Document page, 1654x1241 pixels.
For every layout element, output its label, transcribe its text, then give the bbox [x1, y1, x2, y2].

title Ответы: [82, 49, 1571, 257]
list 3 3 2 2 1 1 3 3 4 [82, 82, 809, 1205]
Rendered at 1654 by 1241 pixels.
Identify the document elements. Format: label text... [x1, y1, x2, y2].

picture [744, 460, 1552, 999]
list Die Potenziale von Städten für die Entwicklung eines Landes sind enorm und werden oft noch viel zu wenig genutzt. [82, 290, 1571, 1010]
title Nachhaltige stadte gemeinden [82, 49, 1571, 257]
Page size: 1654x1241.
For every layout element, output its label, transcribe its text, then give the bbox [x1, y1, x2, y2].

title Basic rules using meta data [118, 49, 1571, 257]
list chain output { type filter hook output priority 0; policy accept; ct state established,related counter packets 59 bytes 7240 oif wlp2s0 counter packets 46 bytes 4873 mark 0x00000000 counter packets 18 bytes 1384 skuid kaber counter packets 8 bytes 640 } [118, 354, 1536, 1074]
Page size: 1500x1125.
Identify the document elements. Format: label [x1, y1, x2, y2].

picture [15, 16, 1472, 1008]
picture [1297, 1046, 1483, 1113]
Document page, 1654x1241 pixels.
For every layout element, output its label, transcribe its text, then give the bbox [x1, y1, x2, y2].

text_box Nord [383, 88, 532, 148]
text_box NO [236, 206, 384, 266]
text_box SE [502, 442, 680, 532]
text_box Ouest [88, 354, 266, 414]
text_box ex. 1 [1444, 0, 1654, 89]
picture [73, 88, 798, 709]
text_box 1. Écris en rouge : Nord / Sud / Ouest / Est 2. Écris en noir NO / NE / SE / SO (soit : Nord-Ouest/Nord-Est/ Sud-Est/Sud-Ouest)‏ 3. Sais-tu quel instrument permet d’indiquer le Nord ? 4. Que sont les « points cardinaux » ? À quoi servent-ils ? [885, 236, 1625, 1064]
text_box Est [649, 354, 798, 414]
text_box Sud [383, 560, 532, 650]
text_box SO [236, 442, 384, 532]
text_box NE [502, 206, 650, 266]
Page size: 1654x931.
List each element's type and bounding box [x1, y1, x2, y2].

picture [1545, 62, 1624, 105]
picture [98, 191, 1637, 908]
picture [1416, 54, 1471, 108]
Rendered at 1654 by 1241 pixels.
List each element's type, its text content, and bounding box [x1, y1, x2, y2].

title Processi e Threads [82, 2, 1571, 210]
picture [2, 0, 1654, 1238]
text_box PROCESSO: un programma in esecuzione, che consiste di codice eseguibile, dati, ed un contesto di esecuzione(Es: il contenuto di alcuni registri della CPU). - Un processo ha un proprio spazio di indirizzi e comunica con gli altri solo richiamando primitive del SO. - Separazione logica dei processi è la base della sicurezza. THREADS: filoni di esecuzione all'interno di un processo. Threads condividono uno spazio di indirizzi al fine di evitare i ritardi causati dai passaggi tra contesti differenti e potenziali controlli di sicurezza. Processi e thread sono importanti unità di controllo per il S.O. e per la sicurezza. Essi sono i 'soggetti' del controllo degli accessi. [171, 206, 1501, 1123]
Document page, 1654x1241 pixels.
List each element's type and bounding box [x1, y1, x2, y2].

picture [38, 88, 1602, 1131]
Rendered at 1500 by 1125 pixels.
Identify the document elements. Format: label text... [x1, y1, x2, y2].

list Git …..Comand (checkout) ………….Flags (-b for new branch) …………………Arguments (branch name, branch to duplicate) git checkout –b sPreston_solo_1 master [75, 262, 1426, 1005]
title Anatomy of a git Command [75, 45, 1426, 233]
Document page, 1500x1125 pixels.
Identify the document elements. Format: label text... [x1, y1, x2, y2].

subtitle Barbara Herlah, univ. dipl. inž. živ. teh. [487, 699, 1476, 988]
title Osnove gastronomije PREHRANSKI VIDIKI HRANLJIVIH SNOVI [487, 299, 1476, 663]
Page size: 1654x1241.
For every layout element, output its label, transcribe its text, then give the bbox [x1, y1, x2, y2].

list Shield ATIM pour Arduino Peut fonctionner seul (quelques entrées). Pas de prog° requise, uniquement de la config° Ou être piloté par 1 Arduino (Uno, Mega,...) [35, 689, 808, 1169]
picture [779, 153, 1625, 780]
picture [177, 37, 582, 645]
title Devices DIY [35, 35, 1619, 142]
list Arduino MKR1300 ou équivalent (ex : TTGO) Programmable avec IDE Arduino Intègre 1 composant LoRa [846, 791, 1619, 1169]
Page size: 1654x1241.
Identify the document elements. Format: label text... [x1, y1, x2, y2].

---+---

> [Aim] Copy the records above word for word, from their first line down to and including the line that contains "list 3 3 2 2 1 1 3 3 4 [82, 82, 809, 1205]".

> [Solution]
Document page, 1654x1241 pixels.
For every layout element, output its label, transcribe its text, then give the bbox [x1, y1, x2, y2].

title Ответы: [82, 49, 1571, 257]
list 3 3 2 2 1 1 3 3 4 [82, 82, 809, 1205]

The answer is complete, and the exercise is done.